Many of Moulène’s photographic images are grouped under the series Documents, which comprises subseries chronicling objects made by French workers while on strike (Objets de Grève), an invasive plant species in urban environs (La Vigie), minor statuettes at the Louvre (La Louvre), products illegally exported from Palestine (Produits de Palestine), and the French town that the artist’s family has inhabited for generations (Fénautrigues). Here, photography functions as a research tool, a form of recordkeeping for minutiae and ephemera. Like Malraux’s Musée Imaginaire, Documents unites the heterogeneity of the world under the sign of photography. His first series, Disjonctions(1984-1995) sought to destabilize and recalibrate familiar photographic tropes ranging from the cityscape to the portrait.

 

Moulène’s recent projects have investigated the intersections of advanced technology and contemporary material culture. For his 2016 Centre Pompidou survey exhibition Moulène presented a “retrospective of protocols” produced using 3D modeling. His production program engaged set theory as a conceptual premise, proposing the space of intersection as a metaphor of common social space. His monumental sculpture More or Less Bone, exhibited at SculptureCenter in 2019, was produced in close collaboration with engineers with expertise in formal optimization, wherein the form of an object is defined through a process that identifies the most efficient solution given a set of discrete variables. The result of this optimization is an object that looks remarkably like a bone. No work of art exists “without conditions and constraints…without material, economic, and historic conditions,” Moulène insists. If an art object exists alongside the social/material matrix of a certain moment in time, which could otherwise be called politics, then More or Less Bone posits that the conditions of optimized production drive all form toward the skeletal: fleshless, scraped clean, hard, and without waste; the absolutely necessary.

 

Moulène’s method is one of disjunction—it denies by denying. His work proceeds dialectically through rupture, discontinuity, bifurcation, and negation in order to seek new knowledge forms. It traverses from l’objet altéré to l’objet d’alterité. “Negation is the founding act of creation,” the artist writes. “You need to be able to articulate a negative position with a position of affirmation in the outside world: if creating is negation, showing is an act of affirmation.” Above all, Moulène seeks to produce work that is itself a site of conflict—to employ the means of art’s production to more effectively set it in total contradiction with itself so that moments of critical consciousness might occur.

 

 

Jean-Luc Moulène (b. 1955, Reims, France) lives and works in Saint Langis-lès-Mortagne, France.
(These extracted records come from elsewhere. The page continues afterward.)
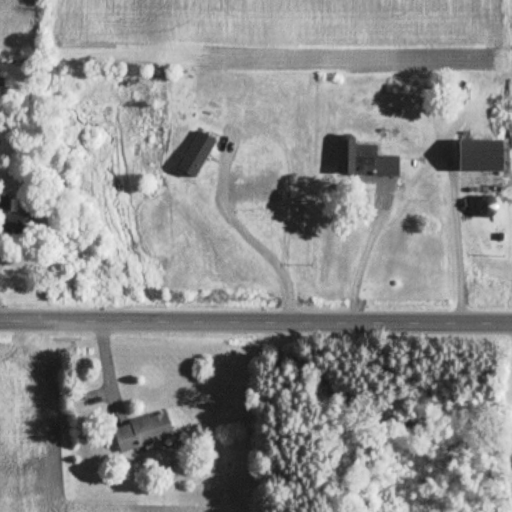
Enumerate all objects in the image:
building: (479, 154)
building: (364, 158)
building: (16, 220)
road: (250, 233)
road: (366, 257)
road: (256, 322)
building: (143, 432)
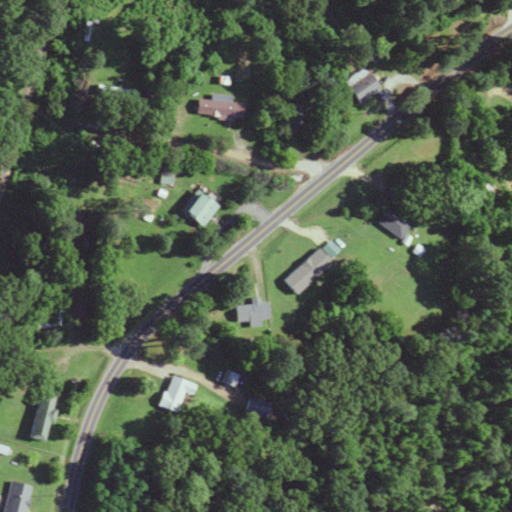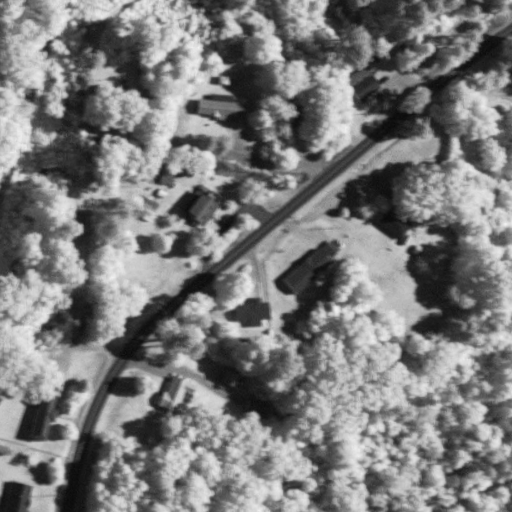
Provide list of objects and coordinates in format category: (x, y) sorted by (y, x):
road: (510, 14)
building: (357, 84)
building: (113, 93)
railway: (29, 95)
building: (220, 109)
building: (294, 118)
building: (199, 209)
building: (390, 223)
road: (248, 240)
building: (304, 271)
building: (246, 311)
building: (47, 319)
building: (170, 393)
building: (248, 408)
building: (37, 417)
building: (13, 497)
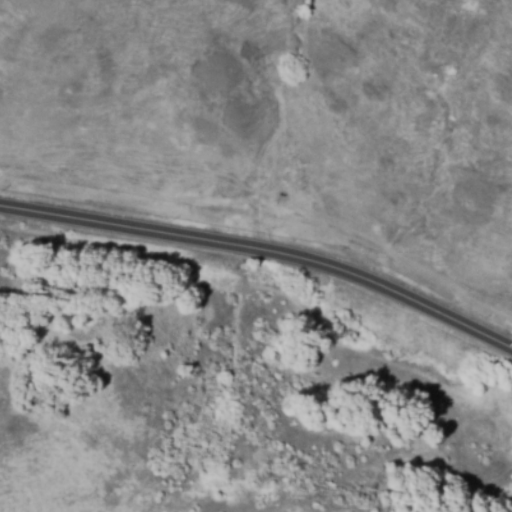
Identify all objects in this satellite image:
road: (264, 249)
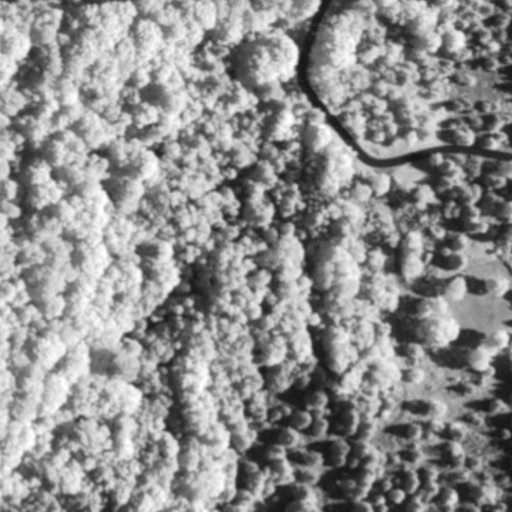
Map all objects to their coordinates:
road: (354, 145)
Among the institutions that have dedicated solo exhibitions to his work are MONA – Museum of Old and New Art, Hobart, Tasmania, Australia (2023–24); Casa São Roque Centro de Arte, Porto (2021); SculptureCenter, New York (2019); Centre d’art contemporain, Delme (2018); Vienna (2017); Centre Pompidou, Paris  (2016–17); Villa Medici, Rome (2015); Kunstverein Hannover (2014); Dia:Beacon, New York (2012); Carré d’art-Musée d’art contemporain, Nîmes (2009); Culturgest, Lisbon (2007); Musée du Louvre, Paris (2005); and Centre d’Art Contemporain de Genève (2003), among others. He participated in major international group shows such as the Venice Biennial (2019, 2003), the Taipei Biennial (2016, 2004), the Sharjah Biennial (2010), the São Paulo Biennial (2002), and Documenta X (1997). 

 

Moulène’s work is held in the collections of the Museum of Modern Art, New York; Tate, London; Museum of Contemporary Art, Los Angeles; Pinault Collection, Paris; Dia Art Foundation, New York; Walker Art Center, Minneapolis; Musée de l’art moderne de la ville de Paris; Kadist Art Foundation, Paris; Musée d’Art Moderne et Contemporain, Strasbourg; and Centre National des Arts Plastiques, Paris, among others.

 

Moulène’s most recent solo exhibitions include, Técnico Libertário, Casa São Roque Centro de Arte, Porto, Portugal (2021–22), and Clearly, Miguel Abreu Gallery, New York (2022). His current one-person exhibition, Jean-Luc Moulène and Teams, is on view at MONA – Museum of Old and New Art, Hobart, Tasmania, through April 1, 2024.